Hi Team
Drupal Version 9.5.10
I've had an email from our server guys highlighting a possible security issue.
It appears we've had a malicious bot attack which was blocked but the logs show the error below:
"NOTICE: PHP message: Uncaught PHP Exception Drupal\Core\Entity\EntityStorageException: "SQLSTATE[HY000]: General error: 1366 Incorrect string value: '\xC0\xA7\xC0\xA2%2...' for column 'value' at row 1: INSERT INTO "webform_submission_data" ("webform_id", "sid", "name", "property", "delta", "value") VALUES (:db_insert_placeholder_0, :db_insert_placeholder_1, :db_insert_placeholder_2, :db_insert_placeholder_3,
My understanding is that the submission was supposed to fail, this is what the spambot was trying to do in order to force a hard PHP error, which it can then use for another, more specific attack.
The server team explained it like this:
Someone (bot) is POST'ing non-unicode probably just binary data to it. So in short form something like:
POST field = \xC0\xA7\xC0\xA2.... spam
... no validation ...
INSERT INTO webform_submission_data VALUES value = \xC0\xA7\xC0\xA2...
As \xC0 is not a valid style byte for a unicode value MySQL is rejecting the INSERT with an error which is bubbling up and being raised as an Drupal\Core\Entity\EntityStorageException.

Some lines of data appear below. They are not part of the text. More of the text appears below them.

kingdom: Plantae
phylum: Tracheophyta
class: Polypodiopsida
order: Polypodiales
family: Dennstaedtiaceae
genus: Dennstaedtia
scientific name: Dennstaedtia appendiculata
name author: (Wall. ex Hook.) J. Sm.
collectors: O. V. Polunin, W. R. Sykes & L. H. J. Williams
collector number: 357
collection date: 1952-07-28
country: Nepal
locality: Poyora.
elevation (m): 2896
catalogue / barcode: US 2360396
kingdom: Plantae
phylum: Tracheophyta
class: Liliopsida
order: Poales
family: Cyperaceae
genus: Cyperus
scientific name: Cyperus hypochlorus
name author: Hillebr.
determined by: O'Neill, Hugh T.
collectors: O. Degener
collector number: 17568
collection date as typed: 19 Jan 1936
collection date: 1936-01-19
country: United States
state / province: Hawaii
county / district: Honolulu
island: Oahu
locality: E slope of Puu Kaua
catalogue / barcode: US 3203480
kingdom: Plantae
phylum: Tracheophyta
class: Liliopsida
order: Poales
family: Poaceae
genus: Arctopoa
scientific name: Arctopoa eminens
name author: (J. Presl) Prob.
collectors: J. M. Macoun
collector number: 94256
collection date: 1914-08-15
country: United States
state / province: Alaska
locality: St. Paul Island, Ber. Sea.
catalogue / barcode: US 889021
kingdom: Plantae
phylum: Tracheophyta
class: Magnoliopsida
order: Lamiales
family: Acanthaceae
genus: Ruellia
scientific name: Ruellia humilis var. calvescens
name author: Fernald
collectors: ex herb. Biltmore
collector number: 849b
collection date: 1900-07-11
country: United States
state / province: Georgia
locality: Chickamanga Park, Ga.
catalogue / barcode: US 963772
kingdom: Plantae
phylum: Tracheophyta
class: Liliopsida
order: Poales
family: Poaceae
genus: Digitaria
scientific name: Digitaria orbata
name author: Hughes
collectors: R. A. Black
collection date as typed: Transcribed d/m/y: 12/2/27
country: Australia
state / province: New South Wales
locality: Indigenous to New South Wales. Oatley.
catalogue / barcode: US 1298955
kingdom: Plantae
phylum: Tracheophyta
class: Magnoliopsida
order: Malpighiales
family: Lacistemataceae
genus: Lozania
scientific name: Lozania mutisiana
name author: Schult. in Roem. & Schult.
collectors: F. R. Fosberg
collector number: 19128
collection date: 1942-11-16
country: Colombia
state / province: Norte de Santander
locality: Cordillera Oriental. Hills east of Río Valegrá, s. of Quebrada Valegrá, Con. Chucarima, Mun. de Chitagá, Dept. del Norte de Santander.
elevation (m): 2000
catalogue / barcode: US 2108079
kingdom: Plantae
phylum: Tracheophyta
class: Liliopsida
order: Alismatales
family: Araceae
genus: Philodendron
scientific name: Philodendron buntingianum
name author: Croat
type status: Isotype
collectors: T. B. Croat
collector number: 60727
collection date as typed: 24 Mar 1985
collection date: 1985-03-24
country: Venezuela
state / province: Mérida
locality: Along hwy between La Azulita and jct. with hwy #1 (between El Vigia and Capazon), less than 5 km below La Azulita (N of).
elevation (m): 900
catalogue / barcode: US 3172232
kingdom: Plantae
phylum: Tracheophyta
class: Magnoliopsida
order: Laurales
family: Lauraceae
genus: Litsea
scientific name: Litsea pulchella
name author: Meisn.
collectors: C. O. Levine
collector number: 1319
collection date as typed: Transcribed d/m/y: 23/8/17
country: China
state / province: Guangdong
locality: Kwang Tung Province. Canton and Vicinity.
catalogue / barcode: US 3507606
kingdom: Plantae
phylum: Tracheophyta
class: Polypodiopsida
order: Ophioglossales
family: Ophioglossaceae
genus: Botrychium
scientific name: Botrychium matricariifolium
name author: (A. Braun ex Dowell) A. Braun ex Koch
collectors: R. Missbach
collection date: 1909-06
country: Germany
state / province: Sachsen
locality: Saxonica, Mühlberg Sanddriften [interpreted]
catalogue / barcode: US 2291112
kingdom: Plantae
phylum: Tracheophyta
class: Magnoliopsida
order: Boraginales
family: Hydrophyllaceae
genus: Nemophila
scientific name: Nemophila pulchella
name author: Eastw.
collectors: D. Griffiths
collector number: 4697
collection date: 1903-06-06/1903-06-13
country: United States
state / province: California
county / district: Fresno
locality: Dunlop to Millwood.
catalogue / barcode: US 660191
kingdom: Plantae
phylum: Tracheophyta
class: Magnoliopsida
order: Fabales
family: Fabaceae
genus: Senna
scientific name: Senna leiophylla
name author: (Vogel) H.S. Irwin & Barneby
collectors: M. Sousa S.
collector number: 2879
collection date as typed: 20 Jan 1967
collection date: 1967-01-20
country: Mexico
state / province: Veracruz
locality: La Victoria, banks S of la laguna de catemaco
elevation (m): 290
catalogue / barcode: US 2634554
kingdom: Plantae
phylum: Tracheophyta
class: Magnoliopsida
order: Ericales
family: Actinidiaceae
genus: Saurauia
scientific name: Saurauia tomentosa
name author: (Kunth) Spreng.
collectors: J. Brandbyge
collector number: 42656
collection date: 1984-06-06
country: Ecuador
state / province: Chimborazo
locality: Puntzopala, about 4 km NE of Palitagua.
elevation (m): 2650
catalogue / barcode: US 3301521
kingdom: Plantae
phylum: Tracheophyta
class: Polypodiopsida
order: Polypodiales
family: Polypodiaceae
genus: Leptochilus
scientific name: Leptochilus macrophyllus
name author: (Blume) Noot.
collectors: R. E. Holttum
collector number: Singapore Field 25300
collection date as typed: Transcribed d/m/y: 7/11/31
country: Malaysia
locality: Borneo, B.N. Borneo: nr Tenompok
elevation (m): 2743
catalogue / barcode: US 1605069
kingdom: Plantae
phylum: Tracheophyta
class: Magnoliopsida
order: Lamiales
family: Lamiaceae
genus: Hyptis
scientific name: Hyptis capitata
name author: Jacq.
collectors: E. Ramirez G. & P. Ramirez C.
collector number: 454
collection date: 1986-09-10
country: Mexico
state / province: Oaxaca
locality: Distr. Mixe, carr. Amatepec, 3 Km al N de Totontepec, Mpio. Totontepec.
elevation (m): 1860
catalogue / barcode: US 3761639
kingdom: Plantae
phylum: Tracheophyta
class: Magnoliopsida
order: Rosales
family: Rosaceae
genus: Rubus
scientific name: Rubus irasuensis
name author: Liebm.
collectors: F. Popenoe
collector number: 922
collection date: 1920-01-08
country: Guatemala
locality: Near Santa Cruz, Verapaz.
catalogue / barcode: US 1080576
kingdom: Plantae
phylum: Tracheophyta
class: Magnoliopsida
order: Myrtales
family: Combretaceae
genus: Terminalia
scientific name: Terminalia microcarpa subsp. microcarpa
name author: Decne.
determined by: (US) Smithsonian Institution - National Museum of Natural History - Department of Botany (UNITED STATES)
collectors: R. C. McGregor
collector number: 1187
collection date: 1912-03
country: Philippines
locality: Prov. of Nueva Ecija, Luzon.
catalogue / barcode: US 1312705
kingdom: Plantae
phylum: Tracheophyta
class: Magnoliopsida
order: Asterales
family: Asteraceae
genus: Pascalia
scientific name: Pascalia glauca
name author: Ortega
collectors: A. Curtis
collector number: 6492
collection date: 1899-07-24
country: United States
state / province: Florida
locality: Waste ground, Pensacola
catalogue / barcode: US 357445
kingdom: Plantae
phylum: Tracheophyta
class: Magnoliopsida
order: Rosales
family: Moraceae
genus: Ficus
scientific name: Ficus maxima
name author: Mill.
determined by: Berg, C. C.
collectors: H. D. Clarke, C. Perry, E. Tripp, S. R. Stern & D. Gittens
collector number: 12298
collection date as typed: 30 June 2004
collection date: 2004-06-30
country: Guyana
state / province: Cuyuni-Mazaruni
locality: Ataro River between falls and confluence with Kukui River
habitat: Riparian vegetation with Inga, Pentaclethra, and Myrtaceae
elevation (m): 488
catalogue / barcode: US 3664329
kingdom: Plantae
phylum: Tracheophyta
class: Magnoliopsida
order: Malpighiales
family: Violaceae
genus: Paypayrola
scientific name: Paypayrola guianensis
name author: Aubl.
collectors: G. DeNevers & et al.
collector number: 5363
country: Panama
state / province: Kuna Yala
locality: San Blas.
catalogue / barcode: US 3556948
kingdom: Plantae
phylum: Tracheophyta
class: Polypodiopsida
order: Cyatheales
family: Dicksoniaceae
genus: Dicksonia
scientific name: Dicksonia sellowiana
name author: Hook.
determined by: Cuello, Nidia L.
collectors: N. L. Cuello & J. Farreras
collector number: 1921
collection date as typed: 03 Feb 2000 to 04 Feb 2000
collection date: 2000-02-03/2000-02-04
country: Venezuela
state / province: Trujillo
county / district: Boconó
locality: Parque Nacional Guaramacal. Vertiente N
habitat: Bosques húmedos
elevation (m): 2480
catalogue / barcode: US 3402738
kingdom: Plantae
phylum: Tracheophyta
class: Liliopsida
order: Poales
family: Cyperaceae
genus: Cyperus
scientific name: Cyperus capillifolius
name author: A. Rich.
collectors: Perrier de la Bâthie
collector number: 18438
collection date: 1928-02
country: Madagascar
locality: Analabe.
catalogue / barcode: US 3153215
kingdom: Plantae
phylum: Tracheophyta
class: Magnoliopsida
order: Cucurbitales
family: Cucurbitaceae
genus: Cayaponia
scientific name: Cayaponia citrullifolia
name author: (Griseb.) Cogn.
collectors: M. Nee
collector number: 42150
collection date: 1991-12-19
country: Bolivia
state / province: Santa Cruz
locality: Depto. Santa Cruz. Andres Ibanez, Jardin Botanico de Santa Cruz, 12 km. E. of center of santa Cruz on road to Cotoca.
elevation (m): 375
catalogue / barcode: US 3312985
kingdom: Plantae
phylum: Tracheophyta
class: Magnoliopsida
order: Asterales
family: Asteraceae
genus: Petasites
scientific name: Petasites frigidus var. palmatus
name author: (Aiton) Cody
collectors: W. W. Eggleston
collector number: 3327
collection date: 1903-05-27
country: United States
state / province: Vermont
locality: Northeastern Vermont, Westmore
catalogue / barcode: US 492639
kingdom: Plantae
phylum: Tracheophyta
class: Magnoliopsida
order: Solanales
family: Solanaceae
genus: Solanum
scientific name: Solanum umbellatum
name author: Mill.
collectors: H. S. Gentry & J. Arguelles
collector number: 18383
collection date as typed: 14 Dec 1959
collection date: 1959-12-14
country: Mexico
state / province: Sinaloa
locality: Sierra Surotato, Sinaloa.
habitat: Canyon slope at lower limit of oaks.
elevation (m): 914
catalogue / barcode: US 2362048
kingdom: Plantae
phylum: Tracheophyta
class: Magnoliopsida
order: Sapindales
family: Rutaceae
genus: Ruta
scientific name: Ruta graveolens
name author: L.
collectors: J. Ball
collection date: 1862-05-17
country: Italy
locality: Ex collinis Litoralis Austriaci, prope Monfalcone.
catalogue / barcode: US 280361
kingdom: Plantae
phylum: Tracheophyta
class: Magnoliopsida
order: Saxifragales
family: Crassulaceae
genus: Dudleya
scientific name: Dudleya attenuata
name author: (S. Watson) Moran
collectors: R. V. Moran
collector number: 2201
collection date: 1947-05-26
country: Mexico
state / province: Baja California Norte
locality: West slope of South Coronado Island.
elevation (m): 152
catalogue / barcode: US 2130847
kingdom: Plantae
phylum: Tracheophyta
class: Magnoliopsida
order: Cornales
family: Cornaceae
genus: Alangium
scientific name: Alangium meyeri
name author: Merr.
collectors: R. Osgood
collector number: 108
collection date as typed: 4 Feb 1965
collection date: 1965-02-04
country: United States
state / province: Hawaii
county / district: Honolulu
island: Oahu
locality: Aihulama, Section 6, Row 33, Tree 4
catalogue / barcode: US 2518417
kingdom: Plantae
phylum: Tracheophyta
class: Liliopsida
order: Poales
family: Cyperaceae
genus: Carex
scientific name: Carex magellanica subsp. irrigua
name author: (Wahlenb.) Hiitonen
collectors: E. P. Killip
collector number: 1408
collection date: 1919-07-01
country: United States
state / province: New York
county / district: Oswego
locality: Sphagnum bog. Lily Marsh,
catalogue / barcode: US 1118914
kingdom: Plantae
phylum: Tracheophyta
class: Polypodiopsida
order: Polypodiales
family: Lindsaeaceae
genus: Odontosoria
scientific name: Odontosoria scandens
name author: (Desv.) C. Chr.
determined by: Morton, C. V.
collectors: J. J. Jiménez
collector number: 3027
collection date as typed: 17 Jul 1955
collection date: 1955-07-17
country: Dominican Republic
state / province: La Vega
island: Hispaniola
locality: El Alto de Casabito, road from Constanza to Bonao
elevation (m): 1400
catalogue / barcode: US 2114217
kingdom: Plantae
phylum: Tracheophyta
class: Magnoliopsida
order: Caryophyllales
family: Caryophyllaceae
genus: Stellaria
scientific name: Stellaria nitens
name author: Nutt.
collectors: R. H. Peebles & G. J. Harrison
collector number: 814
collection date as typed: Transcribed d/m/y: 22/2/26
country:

The actual data prefixed with \xC0\xA7\xC0\xA2 seems to be just spam, badly double-encoded something or other who's purpose is unclear. It was sent by a malicious scanner though so I would assume it's used to trigger or indicate some kind of security issue somewhere. I doubt in this instance it's actually unsafe, MySQL is quite correct to reject it. You generally shouldn't rely on database insert data validation though.
Any POST data to a form that generates a hard PHP error is a major security risk (likely due to type coercion bugs). It can lead to exploits and leaks from the database, even from something as basic as missing type handing.
Conclusion
Although this sounds like a Webform issue, I've already raised the issue and the reply was, "The Webform module uses core's ContentEntityBase API for managing submissions, and that's what would be responsible for the data submission. Drupal's standard operating logic is to accept all data and then filter it on display. As such, the database query should allow the data to be saved, so the fact that it failed to save suggests a bug somewhere."
Again, my understanding is that the query was supposed to fail to throw a hard PHP error. After some discussion we decided it was a "core issue to validate the encoding of every inserted string. It's a big "ask", it's a security hardening and it needs input from the community."
Any advice of how I'd add an extra layer of validation/sanitisation to the core's ContentEntityBase API?